本書には投資大国アメリカのみならず、イギリス、香港、スペイン等各地の投資家にフォーカスをあてています。

その中に、日本人であり日本市場をホームとしている阿部修平氏も数えられます。

投資家がホームとする地域のベンチマークリターンを見てみると、興味深いことがわかります。

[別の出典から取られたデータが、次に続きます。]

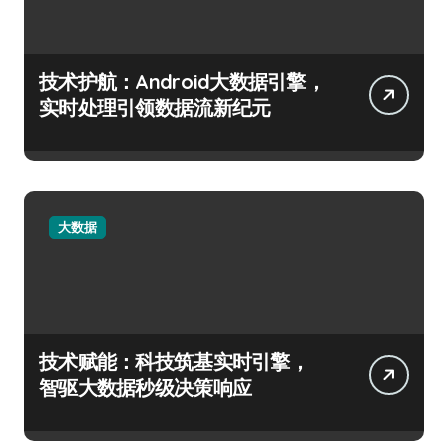
技术护航：Android大数据引擎，
实时处理引领数据流新纪元
大数据
技术赋能：科技筑基实时引擎，
智驱大数据秒级决策响应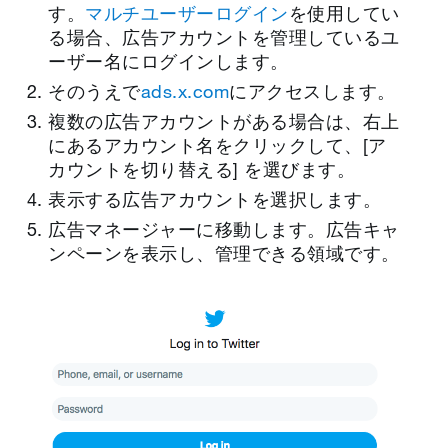
す。
マルチユーザーログイン
を使用してい
る場合、広告アカウントを管理しているユ
ーザー名にログインします。
そのうえで
ads.x.com
にアクセスします。
複数の広告アカウントがある場合は、右上
にあるアカウント名をクリックして、[ア
カウントを切り替える] を選びます。
表示する広告アカウントを選択します。
広告マネージャーに移動します。広告キャ
ンペーンを表示し、管理できる領域です。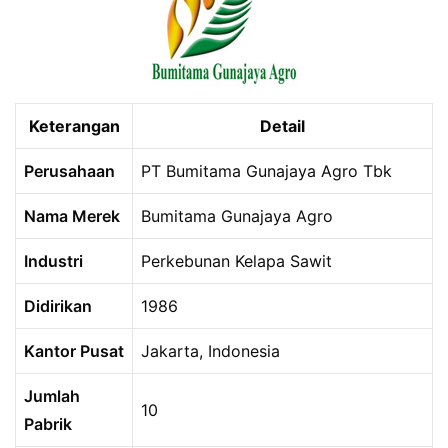
Keterangan
Detail
Perusahaan
PT Bumitama Gunajaya Agro Tbk
Nama Merek
Bumitama Gunajaya Agro
Industri
Perkebunan Kelapa Sawit
Didirikan
1986
Kantor Pusat
Jakarta, Indonesia
Jumlah
10
Pabrik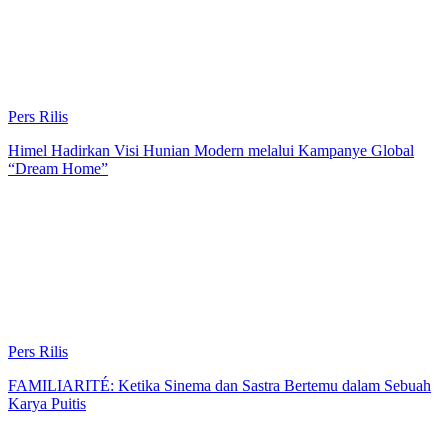
Pers Rilis
Himel Hadirkan Visi Hunian Modern melalui Kampanye Global
“Dream Home”
Pers Rilis
FAMILIARITÉ: Ketika Sinema dan Sastra Bertemu dalam Sebuah
Karya Puitis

  • 投資家名(ファンドリターン):ベンチマーク(ベンチマークリターン)、期間、地域
  • ウィリアム・ブラウン(9.18%):MSCI EAFE(4.81%)、1993年~2016年、アメリカ以外の外国株
  • フランチェスコ・ガルシア・パラメス(15.74%):マドリッド証券取引所総合指数(9.13%)、1993年~2014年、スペイン
  • アンソニー・ナット(9.34%):IMAUKエクイティ&ボンド・インカム・セクター(5.84%)、1996年~2012年、イギリス
  • ヴィーニー・イェ(14.7%):香港ハンセンインデックス(7.0%)、1993年~2016年、香港
  • 阿部修平(7.93%):東証株価指数(0.82%)、1997年~2016年、日本

ちょっと見づらいかもしれませんが、ご容赦ください。

マドリッド証券取引所総合指数とか聞きなれないベンチマークが登場しますが、殆どの地域のベンチマークは5%~10%に落ち着いています。

だからこそ、我が国の東証株価指数のリターン0.82%の異様さが際立ちます

しかも、阿部氏のファンドはロング・ショート戦略、つまり株価下落も利益が出るような戦略を取っています。

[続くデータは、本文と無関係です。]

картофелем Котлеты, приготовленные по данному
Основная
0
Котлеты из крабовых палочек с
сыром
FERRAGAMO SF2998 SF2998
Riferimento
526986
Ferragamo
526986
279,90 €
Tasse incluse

12名の投資家のうち、ショート戦略をとっているのは阿部氏のみです。

日本の市場は世界からみても、異質なものなのかもしれません。

 ストーリー仕立てで読みやすい

本書は1章単位できちんとしたストーリーが成り立っているので、投資本でありながら読みやすいです。

ある程度の投資知識は必要でしょうが、投資哲学を説く「投資で一番大切な20の教え」に比べるとまだ気軽に読める部類です。

バリュー投資に興味がある、もしくは登場する投資家に興味があるのでしたら、一読の価値ありです。